Data provided section start
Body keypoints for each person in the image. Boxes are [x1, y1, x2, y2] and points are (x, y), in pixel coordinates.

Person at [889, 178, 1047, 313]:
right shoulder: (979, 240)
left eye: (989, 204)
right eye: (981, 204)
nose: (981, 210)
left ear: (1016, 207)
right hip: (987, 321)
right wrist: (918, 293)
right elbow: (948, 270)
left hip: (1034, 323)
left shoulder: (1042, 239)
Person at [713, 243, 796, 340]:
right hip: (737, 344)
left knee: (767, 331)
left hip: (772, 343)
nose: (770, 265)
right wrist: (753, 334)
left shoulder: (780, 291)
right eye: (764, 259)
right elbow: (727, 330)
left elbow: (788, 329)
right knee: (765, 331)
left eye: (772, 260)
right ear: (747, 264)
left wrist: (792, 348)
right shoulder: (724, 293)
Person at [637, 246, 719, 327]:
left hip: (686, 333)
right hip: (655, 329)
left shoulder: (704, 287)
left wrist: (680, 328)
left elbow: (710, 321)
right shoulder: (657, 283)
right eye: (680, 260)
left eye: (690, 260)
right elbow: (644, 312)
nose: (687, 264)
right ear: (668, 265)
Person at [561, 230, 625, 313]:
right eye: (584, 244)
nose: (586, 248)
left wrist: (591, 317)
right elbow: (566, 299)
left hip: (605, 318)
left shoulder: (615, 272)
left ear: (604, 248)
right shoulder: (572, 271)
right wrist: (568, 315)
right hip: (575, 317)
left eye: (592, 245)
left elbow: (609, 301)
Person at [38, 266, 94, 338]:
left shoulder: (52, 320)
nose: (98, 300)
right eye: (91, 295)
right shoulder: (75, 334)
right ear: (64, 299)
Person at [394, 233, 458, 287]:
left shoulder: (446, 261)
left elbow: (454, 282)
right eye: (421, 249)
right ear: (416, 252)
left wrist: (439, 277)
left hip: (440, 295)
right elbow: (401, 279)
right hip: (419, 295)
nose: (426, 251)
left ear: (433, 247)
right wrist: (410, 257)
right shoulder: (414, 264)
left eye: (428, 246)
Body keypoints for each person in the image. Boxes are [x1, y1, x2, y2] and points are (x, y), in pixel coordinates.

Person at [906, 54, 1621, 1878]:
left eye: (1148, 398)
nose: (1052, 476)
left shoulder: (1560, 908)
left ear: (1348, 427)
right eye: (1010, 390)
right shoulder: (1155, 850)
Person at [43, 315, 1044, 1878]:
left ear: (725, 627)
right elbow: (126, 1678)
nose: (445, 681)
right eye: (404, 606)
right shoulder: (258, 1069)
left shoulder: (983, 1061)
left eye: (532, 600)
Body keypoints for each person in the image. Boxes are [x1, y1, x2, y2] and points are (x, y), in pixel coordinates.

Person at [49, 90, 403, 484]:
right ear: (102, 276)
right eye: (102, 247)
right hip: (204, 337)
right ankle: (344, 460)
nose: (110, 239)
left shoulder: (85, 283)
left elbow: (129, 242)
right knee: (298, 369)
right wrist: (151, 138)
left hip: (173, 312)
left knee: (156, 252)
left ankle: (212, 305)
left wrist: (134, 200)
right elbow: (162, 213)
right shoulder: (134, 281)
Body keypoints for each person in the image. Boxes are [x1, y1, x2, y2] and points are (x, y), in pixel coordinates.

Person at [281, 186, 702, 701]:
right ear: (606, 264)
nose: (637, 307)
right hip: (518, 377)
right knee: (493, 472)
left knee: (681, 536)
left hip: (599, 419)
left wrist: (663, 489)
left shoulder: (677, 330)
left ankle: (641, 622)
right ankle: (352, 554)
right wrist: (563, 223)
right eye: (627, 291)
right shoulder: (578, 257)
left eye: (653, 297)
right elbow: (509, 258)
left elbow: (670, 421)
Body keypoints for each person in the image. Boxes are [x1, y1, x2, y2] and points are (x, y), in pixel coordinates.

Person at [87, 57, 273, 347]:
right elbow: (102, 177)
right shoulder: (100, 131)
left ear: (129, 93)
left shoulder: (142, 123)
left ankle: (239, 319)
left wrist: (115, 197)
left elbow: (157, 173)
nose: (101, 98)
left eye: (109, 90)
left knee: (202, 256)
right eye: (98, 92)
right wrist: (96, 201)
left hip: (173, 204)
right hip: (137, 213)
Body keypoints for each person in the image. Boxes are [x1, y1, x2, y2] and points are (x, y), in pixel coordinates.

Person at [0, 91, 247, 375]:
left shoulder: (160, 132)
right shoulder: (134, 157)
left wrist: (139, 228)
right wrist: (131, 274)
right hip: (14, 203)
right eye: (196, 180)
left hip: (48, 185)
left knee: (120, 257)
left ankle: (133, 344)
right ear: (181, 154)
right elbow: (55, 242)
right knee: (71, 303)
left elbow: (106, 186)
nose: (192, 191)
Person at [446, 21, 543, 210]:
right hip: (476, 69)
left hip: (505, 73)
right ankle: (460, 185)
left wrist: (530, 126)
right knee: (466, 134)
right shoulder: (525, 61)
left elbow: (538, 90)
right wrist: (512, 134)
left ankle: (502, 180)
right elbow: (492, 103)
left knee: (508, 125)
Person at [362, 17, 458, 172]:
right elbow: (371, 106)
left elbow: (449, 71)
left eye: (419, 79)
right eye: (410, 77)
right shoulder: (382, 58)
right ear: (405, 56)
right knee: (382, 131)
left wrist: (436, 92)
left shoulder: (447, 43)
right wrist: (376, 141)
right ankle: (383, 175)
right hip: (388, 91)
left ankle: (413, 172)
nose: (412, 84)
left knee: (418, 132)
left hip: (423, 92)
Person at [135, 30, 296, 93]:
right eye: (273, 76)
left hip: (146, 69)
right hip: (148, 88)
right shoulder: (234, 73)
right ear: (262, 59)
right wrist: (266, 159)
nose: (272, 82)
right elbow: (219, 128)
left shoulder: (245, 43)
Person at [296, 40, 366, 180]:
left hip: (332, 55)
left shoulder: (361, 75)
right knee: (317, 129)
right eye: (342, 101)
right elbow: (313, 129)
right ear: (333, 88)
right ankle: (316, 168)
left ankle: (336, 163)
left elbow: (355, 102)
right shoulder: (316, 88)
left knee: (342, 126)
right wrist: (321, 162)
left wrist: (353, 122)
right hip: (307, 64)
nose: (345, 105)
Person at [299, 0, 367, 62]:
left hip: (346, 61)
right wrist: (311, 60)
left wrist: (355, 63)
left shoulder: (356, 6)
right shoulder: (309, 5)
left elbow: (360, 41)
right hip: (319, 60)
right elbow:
Data provided section end
* _Assignment_
Where in the entries does the word "ankle" occur? Copy out each line that has it.

* _Response_
right ankle: (344, 460)
left ankle: (212, 305)
left ankle: (641, 622)
right ankle: (352, 554)
left ankle: (239, 319)
left ankle: (133, 344)
right ankle: (460, 185)
left ankle: (502, 180)
right ankle: (383, 175)
left ankle: (413, 172)
right ankle: (316, 168)
left ankle: (336, 163)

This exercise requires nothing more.